Così Jack proruppe in una risata forzata e diede un bacio a Joy prima di spingerla da parte. Guardò il locandiere come per chiedere scusa e poi diede alla ragazza una pacca sul sedere per rimandarla nel locale.
Joy trasalì al suo tocco invece di ridacchiare come una qualsiasi altra cameriera di bar. Aveva forse frainteso lo slancio che lei aveva avuto verso di lui pochi istanti prima? Anche quel repentino cambiamento di umore si andava a sommare alle altre cose fuori posto. La sensazione del corpo di Joy contro il suo era stata bellissima ma strana; il suo corpo era snello e aggraziato, non grassoccio e solido come per la maggior parte delle cameriere che aveva incontrato.

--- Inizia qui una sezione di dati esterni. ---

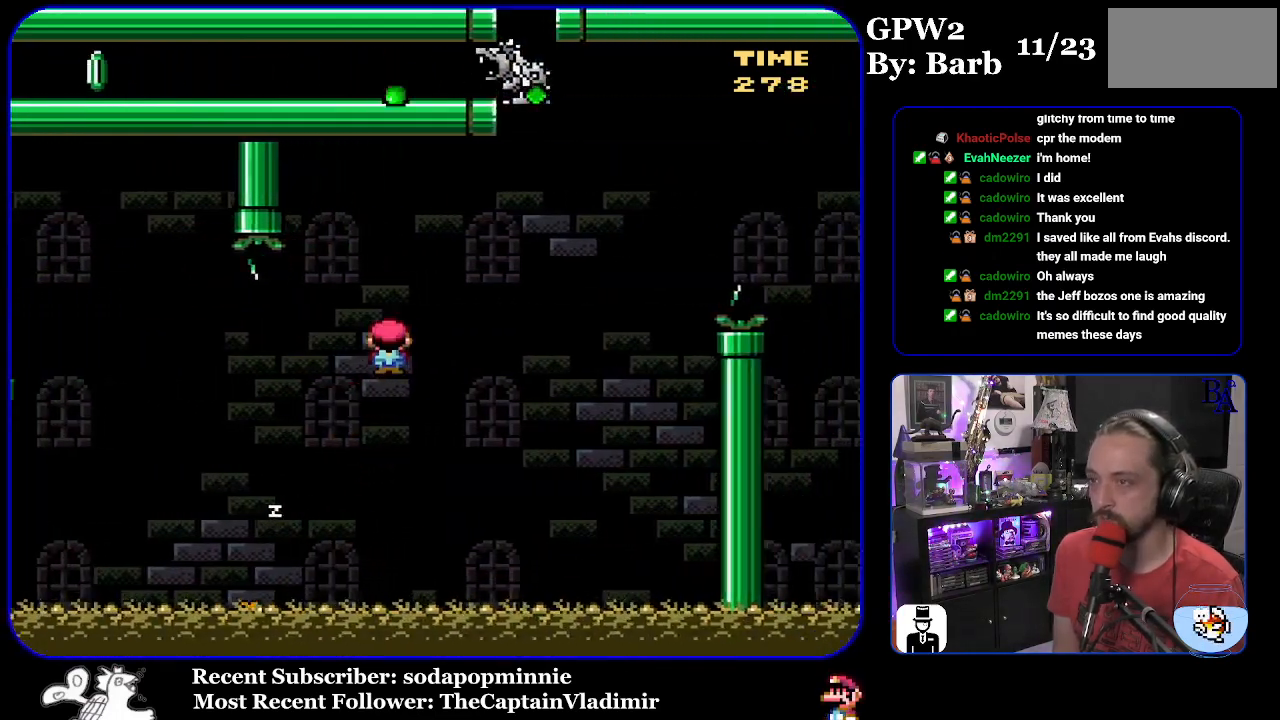
{"buttons": ["A", "X", "DPAD_RIGHT"], "events": [[17, "DPAD_LEFT", "down"], [133, "DPAD_LEFT", "up"], [217, "DPAD_RIGHT", "down"]]}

Quel tocco lieve gli aveva ricordato piuttosto la grazia delle giovani donne con cui aveva danzato a Londra. Tutto era delicato in lei, persino le mani.
E profumava di lillà anziché puzzare di sudore, birra e salsiccia. Che cosa ci facevano i fiori primaverili in una locanda della Cornovaglia in questo periodo dell’anno?
Jack portò la mano alla pistola per assicurarsi di averla ancora. Sorrise al locandiere e scrollò le spalle. Ritornò al suo tavolo per dimostrargli di non essere altro che un innocuo ubriacone.
Tuttavia continuava a tenere sott’occhio la ragazza, che andava avanti e indietro con le ordinazioni. Il locandiere l’afferrò per un braccio, l’attirò a sé e le parlò velocemente.
Joy annuì.
L’uomo le parlò di nuovo, con più insistenza. Jack notò le dita di lui stringere più forte il braccio della ragazza. Lei scosse la testa, imperturbabile. Quell’uomo la stava forse punendo per la libertà che si era preso Jack? Non poteva lasciare che fosse punita per colpa sua. “Birra!” gridò Jack sbattendo sul tavolo il boccale di birra vuoto, per attirare l’attenzione. “Che si deve fare per essere serviti, in questo buco? Locandiere, mandami subito la ragazza! Oppure mi devo proprio arrabbiare ? Non basta che mi abbia già respinto dicendomi che non gradisce la mia compagnia?”
Il locandiere rise, come anche gli altri avventori. A quanto pareva, aveva pronunciato le parole giuste, dal momento che lasciò andare Joy dandole un boccale. Poi le mormorò qualcosa nell’orecchio e la spinse verso Jack.
Lui la guardò insistentemente, così da far sembrare il suo interesse verso di lei puramente fisico.
Joy si avvicinò a lui, non aveva più l’espressione disponibile che aveva avuto prima nel corridoio. Mentre si avvicinava inciampò e un po’ di birra si rovesciò sui suoi stivali e sul pavimento.
“Mi dispiace, signore” mormorò imbarazzata. Prese uno straccio dal suo grembiule e cominciò a pulire. Ora però nel suo sguardo c’era sollievo, non preoccupazione.
In un attimo il locandiere attraversò la stanza, la raggiunse e alzò la mano per picchiarla.